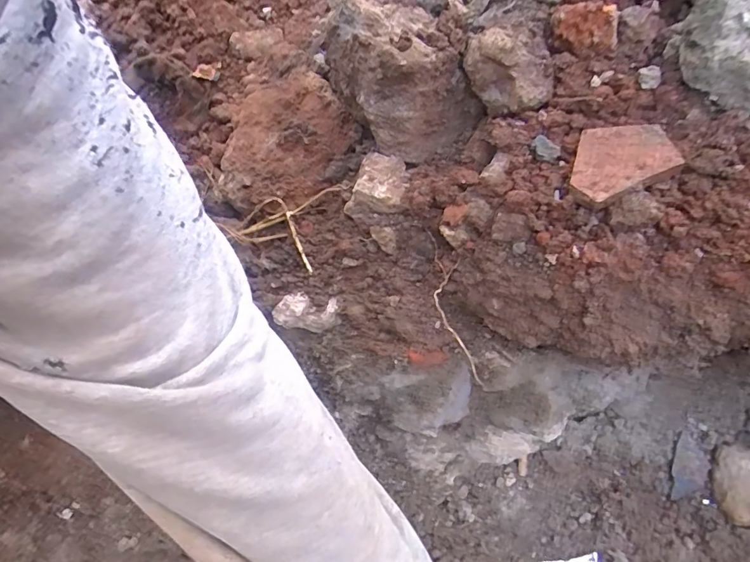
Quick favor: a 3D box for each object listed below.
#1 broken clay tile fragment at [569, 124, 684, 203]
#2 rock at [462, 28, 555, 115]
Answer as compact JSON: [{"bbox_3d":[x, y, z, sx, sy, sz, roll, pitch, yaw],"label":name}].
[{"bbox_3d":[0.131,-0.063,0.236,0.047,0.004,0.049,8,64,25],"label":"broken clay tile fragment"},{"bbox_3d":[0.079,-0.127,0.267,0.053,0.045,0.044,8,48,12],"label":"rock"}]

··········

» Activity
Print exactly what appears from the first line of the listing above down to the line containing "#2 rock at [462, 28, 555, 115]", inclusive, and leave out all pictures.

» Result of the exercise
Quick favor: a 3D box for each object listed below.
#1 broken clay tile fragment at [569, 124, 684, 203]
#2 rock at [462, 28, 555, 115]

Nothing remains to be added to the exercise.